Biologie der Biene
Nach der naturwissenschaftlichen Einteilung der Insekten, zu denen ja auch die Einzelglieder des Bien gehören, zählt der Bien bzw. die Bienen zu den Hautflüglern (Hymenopteren). Bei dieser Auffassung ist ein eigentlich sehr untergeordnetes Organ die Flügel, zum Unter- und Artmerkmal ausgewählt worde, während die sehr wichtige biologische und physiologische Merkmale, welche das Bienenvolk und auch die Einzelbiene von andern ähnlichen Lebewesen ganz bestimmt unterscheiden, völlig unbeachtet geblieben sind. Das auffälligste Merkmal dieser Tierart ist doch seine siozalstaatliche Organisation der beteiligten Glieder dieses Verbundes. Am nächsten stehen sie in dieser Hinsicht den Ameisen und Termiten, abgesehen von den nahen verwandten Wespen, Hummeln und Hornissen, die jedoch nicht Staaten bildend sind.
Ferdinand Gerstung hat daher bereits Anfang des 20. Jahrhunderts deutlich gemacht, dass wir das Bienenvolk weniger als den Zusamenschluss von Einzel-Lebewesen, sondern als ein homognes Ganzes – nämlich als Bien betrachten müssen.
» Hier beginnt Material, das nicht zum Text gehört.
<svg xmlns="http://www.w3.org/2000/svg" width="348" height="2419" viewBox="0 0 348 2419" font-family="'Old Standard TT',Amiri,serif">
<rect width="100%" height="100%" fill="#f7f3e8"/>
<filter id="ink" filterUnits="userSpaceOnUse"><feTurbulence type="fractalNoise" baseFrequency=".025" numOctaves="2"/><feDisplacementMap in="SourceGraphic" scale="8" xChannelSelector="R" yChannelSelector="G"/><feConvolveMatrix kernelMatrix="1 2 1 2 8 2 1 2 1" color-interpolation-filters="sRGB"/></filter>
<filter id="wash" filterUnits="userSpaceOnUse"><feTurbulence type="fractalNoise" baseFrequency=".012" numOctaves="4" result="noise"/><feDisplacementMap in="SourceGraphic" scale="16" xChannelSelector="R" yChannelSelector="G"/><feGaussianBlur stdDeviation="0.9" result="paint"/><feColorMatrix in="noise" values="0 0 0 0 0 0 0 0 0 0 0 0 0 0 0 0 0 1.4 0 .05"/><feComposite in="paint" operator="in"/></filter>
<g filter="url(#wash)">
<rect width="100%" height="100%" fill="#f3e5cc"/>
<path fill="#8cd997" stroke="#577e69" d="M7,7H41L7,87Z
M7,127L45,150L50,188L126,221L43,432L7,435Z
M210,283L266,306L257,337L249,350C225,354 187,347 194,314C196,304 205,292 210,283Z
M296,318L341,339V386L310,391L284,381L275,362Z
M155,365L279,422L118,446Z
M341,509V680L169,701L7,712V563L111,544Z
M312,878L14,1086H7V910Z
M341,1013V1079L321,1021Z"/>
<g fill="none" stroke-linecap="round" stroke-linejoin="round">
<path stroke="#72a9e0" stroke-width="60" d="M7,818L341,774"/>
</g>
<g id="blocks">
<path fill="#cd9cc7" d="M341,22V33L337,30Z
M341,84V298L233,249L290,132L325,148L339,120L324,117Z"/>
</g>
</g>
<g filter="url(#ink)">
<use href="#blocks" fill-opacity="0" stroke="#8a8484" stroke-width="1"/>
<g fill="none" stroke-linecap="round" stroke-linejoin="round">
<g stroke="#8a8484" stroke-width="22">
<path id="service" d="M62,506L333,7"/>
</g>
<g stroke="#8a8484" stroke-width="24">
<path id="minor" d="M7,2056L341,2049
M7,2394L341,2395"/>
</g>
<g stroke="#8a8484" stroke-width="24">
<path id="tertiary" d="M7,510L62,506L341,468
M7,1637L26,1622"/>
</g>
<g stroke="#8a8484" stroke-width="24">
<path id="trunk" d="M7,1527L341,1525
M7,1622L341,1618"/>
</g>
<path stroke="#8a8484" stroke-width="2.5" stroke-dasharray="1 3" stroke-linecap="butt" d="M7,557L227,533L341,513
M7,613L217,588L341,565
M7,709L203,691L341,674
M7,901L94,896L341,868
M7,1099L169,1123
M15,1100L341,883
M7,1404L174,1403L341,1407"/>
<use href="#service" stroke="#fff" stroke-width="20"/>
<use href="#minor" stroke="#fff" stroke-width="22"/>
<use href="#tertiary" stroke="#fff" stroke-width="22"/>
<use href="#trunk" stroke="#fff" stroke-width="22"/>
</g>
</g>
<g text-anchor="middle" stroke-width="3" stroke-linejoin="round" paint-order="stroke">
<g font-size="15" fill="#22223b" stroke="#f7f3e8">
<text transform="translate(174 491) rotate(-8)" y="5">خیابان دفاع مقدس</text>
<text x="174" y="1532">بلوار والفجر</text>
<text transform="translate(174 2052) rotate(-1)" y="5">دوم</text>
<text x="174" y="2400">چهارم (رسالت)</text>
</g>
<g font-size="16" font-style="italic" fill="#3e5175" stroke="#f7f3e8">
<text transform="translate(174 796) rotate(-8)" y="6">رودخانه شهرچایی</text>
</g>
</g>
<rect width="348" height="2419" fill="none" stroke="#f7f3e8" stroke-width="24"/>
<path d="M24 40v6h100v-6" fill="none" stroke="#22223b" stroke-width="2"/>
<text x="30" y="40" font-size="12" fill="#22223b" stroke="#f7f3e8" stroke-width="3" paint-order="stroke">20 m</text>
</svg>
Er schreibt in seinem Buch „Der Bien und seine Zucht“ (1905):
„Der Bien lässt sich, um sein charakteristisches Wesen begreiflich zu machen, eher mit einer Pflanze, als mit Tieren höherer Organisation vergleichen. Wie bei einer Pflanze sich aus einem Keime die verschiedenartigen Zellgruppen Wurzel, Stängel oder Stamm, Blätter, Knospen, Blüte, Frucht entwickeln und jede besondere Zellgruppe für die Erhaltung des ganzen Organismus ihr bestimmtes Teil beitragen muss, aber auch vom ganzen Organismus ihre Existenzmöglichkeit darerhält, so entstehen auch aus an und für sich gleichartigen Eiern im Bien verschiedene Glieder- oder Zellgruppen sogenannte Arbeiterinnen (Ammen-, Brut-, Bau-, Wehr- und Trachtbienen) Drohnen und Königinnen, von denen jedes sein gerade ihm zukommendes Teil zur Erhaltung und Fortpflanzung des ganzen Biens beitragen muss, welche aber auch alle erst von dem ganzen Bien ihre Existenzmöglichkeit dargeboten erhalten. Deshalb bestimmen wir das Wesen des Biens also:
Der Bien ist ein Organismus, welcher besteht durch das harmonisch- zweckmäßige Zusammenwirken aller seiner Teile oder Glieder und bei welchem jeder Teil das Ganze als Ursprung und Träger einer Existenz voraussetzt.
Von einem pflanzlichen oder einem tierischen Organismus höherer Art unterscheidet sich der Bien wesentlich dadurch, dass bei ihm die einzelnen Zellgruppen oder Organe nicht miteinander fest verwachsen sind, sondern dass wenigstens die entwickelten Organe· frei beweglich sind. Das darf uns aber nicht hindern, den Bien als einheitlichen Organismus aufzufassen und die Einzelbienen nur als seine für sich organisierten Glieder oder Organe zu betrachten, da ja die Beziehungen des Ganzen zu den Gliedern und der Glieder zum Ganzen genau dieselben sind, wie die Beziehungen der Einzelorgane zum Organismus und umgekehrt bei einer Pflanze oder einem höher organisierten Tiere oder auch bei unserm menschlichen Körper.“
Leider hat sich diese Defintion in nur sehr wenigen Lehrbüchern der Imkerei seinen Niederschlag gefunden. Der Begriff „Bien“ wird zwar oftmals zitiert, die Umsetzung in die praktische Arbeit mit den Bienen ist jedoch in Vergessenheit geraten. Daher möchte ich diesen Aspekt wieder aufgreifen und auf den folgenden Seiten beleuchten.
Den Bien mit all seinen Gliedern als Organismus zu betrachten ist die Grundlage der artgemäßen Bienenhaltung in der Hochwaben-Magazinbeute, bei der sich die Belange der Biene und des Imkers am besten vereinigen lassen.